Teradata Database performs linear trend analyses (linear regression) of historical demographics to determine the reliability factor for downgrading to sampled statistics, applying threshold techniques, stale statistics extrapolations. The reliability factor is derived from a combination of various stability and consistency factors.
Teradata Database retains history records and analyzes changes in the trends of the cardinalities for collected statistics. The Optimizer attempts to find a linear relationship between each statistic and its cardinality trends. If it finds a reliable linear relationship, it models the relationship as a linear function. Teradata Database uses the linear functions it develops to estimate the cardinality for a current statistic at a given time. If the Optimizer does not find a reliable trend, it uses heuristics to estimate the cardinality of a statistic. When the historical change trends for statistics do not match their recent changes, Teradata Database purges the past statistics automatically.
This approach assumes that the current and future changes of statistics will be similar to any recent changes. For situations when that assumption is clearly not valid, such as when newly added or updated data is significantly different from recent past insertions deletions, or updates, you should recollect statistics.
Using a Trend Line in Estimating Statistics Values
The history of a statistic is a set of history records.

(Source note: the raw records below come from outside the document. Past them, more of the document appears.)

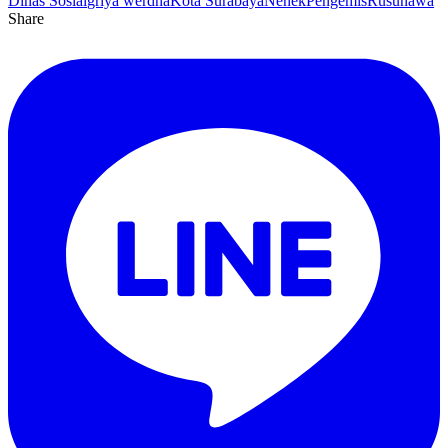
Dinas Sosial
griya werdha
Kota Surabaya
Nenek
Pengemis
Rusunawa
Share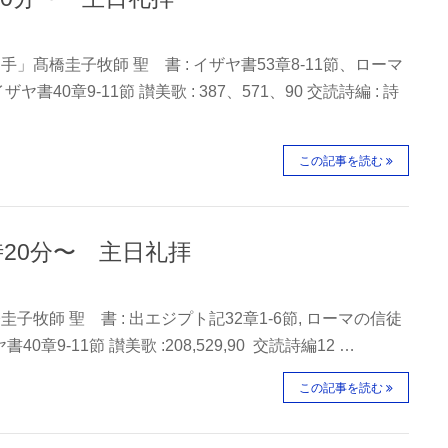
手」髙橋圭子牧師 聖 書 : イザヤ書53章8-11節、ローマ
ヤ書40章9-11節 讃美歌 : 387、571、90 交読詩編 : 詩
この記事を読む
0時20分〜 主日礼拝
子牧師 聖 書 : 出エジプト記32章1-6節, ローマの信徒
40章9-11節 讃美歌 :208,529,90 交読詩編12 …
この記事を読む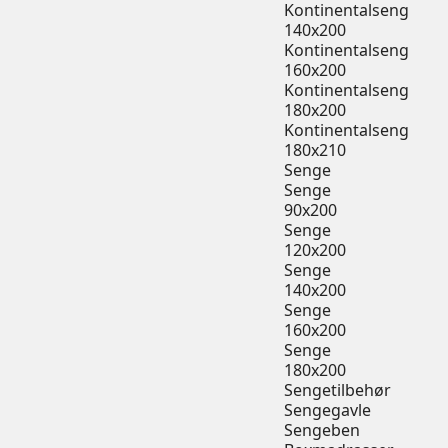
Kontinentalseng
140x200
Kontinentalseng
160x200
Kontinentalseng
180x200
Kontinentalseng
180x210
Senge
Senge
90x200
Senge
120x200
Senge
140x200
Senge
160x200
Senge
180x200
Sengetilbehør
Sengegavle
Sengeben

Teradata Database maintains the following types of statistics history records:
- Those based on timestamps and cardinalities
- Those based on statistics values and cardinalities
Among the historical statistics values Teradata Database maintains are the number of unique values, the number of nulls, the high modal frequency, the minimum value, and the maximum value.
The criteria Teradata Database uses to select a single best trend line from the available candidate trend lines are as follows:
- The trend line must be derived from the most recent history records
- The trend line must be stable
- The trend line must be consistent
The reliability of an estimated statistical value is determined by a weighting function. A reliability weighting function with values that range between 0 and 1 represents how reliable a statistic computed using a linear regression method is.
Teradata Database computes this reliability based on information it derives from stability and consistency estimates made for the most recent trend. Given a stability threshold, a trend analysis locates all of the recent trends that satisfy a given stability threshold.
Based on a rule that states that a trend line is stable if its stability value between the bounds of 0 and 1 is greater than some specified threshold, Teradata Database selects the trend that has the largest number of history records.
The following graph shows a trend analysis where the trend line indicates that there should be a minimum of 10 history intervals that satisfy the stability threshold to reach a reliability value greater than 0.9.
Estimating Statistics Values Using Linear Regression
When history data is available, Teradata Database extrapolates or interpolates statistics values using linear regression.
For example, Teradata Database uses linear regression to estimate various measures of a value and then combines them to estimate a statistical value.